Work instructions: Reproduce these lines word for word, beginning with the very first line and ending with the line that contains "Мегакритик - крупнейший агрегатор рецензий на", including that line.
====== Records for this exercise ======
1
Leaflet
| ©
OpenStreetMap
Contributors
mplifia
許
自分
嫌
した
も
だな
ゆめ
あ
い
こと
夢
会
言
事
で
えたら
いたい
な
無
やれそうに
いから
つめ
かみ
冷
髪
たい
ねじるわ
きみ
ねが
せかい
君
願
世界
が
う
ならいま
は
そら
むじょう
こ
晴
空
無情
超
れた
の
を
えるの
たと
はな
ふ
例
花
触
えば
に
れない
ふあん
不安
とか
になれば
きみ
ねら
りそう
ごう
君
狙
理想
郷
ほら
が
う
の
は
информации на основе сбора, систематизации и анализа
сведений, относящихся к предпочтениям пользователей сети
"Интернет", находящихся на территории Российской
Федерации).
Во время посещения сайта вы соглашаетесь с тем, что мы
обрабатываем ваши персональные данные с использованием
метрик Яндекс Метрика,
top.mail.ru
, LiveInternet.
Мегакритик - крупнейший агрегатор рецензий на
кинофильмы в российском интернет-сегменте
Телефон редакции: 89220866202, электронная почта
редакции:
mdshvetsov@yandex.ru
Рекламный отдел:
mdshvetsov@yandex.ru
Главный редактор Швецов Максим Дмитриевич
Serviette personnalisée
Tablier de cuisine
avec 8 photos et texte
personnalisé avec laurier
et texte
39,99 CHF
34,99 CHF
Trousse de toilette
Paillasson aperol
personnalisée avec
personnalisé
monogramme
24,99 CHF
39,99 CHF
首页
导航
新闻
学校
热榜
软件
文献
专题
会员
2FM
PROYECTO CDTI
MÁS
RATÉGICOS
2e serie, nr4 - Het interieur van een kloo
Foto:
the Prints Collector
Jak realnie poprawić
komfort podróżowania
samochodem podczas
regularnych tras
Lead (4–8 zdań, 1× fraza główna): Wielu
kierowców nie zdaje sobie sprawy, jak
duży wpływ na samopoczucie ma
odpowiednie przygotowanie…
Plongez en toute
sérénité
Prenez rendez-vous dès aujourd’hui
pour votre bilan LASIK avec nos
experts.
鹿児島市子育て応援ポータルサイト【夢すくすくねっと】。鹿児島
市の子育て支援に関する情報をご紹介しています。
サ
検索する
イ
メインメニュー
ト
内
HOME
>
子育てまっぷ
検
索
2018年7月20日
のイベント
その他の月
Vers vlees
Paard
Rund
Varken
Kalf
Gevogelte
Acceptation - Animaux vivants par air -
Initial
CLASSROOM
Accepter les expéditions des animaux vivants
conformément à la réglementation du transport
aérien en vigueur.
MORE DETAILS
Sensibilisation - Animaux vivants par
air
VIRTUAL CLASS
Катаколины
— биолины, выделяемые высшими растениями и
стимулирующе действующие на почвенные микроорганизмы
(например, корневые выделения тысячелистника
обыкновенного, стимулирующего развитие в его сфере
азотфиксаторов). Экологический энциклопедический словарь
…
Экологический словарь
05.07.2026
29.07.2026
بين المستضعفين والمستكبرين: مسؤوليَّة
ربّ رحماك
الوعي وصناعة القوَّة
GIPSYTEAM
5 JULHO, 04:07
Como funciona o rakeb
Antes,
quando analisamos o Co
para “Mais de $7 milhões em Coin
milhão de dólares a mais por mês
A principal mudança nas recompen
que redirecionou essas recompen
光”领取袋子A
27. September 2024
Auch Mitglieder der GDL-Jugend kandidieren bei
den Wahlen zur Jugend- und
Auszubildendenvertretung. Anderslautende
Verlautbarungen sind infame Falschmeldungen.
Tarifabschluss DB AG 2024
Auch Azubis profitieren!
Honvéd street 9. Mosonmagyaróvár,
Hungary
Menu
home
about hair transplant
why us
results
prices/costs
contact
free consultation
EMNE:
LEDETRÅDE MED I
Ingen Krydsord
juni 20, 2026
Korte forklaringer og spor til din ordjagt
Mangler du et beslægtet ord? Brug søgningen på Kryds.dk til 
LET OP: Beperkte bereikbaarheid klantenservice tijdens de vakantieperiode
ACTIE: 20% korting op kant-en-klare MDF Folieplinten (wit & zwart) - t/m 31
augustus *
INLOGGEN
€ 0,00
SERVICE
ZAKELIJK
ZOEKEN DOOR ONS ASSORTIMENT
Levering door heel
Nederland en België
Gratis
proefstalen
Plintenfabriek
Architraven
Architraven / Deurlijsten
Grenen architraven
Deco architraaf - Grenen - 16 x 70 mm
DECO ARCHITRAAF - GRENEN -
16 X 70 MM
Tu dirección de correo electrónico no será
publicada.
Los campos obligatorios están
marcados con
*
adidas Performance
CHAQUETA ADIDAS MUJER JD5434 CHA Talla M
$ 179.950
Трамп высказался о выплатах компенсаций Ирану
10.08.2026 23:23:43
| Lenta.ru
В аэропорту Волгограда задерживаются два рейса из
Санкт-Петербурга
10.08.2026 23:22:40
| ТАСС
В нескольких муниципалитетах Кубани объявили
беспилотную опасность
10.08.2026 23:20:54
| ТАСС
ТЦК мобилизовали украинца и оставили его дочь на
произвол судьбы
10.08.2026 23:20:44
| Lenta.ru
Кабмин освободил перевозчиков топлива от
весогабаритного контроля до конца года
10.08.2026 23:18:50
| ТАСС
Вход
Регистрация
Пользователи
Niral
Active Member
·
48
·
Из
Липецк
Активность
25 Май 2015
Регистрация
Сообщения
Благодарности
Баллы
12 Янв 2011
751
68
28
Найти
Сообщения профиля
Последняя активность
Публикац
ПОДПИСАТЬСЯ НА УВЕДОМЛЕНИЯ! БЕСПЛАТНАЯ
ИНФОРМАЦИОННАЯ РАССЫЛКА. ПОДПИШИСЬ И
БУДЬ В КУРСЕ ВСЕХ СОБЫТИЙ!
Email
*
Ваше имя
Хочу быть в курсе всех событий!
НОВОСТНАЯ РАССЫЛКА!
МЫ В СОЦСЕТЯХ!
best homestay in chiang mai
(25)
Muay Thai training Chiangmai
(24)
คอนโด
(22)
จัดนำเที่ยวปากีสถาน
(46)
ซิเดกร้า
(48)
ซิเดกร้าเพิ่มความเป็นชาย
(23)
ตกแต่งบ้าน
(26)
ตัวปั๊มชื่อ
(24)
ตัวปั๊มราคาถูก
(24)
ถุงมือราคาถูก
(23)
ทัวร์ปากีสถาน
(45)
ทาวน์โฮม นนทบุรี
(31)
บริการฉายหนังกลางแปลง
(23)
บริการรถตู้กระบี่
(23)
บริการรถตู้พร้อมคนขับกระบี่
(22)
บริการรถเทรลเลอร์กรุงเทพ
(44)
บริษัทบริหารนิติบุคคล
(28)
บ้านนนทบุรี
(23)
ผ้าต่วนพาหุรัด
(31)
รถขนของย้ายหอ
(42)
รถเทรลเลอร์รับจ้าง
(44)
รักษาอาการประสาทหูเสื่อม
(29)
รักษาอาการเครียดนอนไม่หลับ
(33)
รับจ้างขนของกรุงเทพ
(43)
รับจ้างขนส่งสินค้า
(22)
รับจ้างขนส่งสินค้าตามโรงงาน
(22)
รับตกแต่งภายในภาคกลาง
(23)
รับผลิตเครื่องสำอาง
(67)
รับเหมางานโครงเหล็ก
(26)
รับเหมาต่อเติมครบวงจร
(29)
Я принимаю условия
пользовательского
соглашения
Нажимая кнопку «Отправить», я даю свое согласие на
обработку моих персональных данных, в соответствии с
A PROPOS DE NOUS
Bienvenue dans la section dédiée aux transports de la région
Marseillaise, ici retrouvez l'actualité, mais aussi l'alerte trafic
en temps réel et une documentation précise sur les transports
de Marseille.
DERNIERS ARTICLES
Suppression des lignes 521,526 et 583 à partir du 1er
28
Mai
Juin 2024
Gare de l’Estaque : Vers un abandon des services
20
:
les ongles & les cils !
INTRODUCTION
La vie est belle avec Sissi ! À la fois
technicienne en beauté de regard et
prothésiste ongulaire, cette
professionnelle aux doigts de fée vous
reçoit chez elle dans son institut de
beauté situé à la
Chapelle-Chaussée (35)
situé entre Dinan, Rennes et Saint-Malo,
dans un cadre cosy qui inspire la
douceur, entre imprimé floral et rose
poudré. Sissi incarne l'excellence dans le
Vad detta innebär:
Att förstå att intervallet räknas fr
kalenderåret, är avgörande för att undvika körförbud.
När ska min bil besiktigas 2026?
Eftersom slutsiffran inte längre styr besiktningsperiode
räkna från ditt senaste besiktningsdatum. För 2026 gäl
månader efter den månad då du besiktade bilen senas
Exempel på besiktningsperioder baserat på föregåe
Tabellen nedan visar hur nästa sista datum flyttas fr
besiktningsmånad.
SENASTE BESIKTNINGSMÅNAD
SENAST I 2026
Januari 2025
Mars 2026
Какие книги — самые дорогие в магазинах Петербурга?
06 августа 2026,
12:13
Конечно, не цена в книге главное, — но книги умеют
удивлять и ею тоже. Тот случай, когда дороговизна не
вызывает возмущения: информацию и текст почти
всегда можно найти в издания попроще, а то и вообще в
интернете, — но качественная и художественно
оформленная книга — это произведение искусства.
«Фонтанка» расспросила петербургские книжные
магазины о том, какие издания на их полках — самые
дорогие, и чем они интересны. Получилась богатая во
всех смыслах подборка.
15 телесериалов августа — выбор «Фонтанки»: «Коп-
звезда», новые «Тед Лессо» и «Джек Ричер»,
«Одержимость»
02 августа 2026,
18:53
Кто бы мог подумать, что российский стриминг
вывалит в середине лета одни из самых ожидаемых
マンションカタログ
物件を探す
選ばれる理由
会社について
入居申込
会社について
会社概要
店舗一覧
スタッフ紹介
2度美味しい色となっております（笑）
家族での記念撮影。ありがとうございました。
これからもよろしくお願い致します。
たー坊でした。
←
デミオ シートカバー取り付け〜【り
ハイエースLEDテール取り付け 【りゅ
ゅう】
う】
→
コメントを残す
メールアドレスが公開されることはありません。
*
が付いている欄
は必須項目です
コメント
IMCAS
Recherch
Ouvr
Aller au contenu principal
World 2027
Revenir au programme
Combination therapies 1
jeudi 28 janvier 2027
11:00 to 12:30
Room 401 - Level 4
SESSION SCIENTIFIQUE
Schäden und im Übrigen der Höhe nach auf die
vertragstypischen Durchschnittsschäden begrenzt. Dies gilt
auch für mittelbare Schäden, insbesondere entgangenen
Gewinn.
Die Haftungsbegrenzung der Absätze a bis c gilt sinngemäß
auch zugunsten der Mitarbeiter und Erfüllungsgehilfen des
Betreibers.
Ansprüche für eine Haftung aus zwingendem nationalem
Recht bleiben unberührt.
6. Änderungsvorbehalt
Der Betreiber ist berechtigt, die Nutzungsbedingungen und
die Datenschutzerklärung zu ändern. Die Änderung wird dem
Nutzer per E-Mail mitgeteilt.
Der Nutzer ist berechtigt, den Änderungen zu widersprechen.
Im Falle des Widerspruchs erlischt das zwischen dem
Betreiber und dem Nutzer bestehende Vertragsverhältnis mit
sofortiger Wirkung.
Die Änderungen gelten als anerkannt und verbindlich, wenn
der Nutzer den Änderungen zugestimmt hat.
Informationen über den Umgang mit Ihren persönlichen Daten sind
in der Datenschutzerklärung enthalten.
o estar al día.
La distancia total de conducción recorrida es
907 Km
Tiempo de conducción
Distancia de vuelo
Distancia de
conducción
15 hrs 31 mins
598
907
======
Completed exercise:
1
Leaflet
| ©
OpenStreetMap
Contributors
mplifia
許
自分
嫌
した
も
だな
ゆめ
あ
い
こと
夢
会
言
事
で
えたら
いたい
な
無
やれそうに
いから
つめ
かみ
冷
髪
たい
ねじるわ
きみ
ねが
せかい
君
願
世界
が
う
ならいま
は
そら
むじょう
こ
晴
空
無情
超
れた
の
を
えるの
たと
はな
ふ
例
花
触
えば
に
れない
ふあん
不安
とか
になれば
きみ
ねら
りそう
ごう
君
狙
理想
郷
ほら
が
う
の
は
информации на основе сбора, систематизации и анализа
сведений, относящихся к предпочтениям пользователей сети
"Интернет", находящихся на территории Российской
Федерации).
Во время посещения сайта вы соглашаетесь с тем, что мы
обрабатываем ваши персональные данные с использованием
метрик Яндекс Метрика,
top.mail.ru
, LiveInternet.
Мегакритик - крупнейший агрегатор рецензий на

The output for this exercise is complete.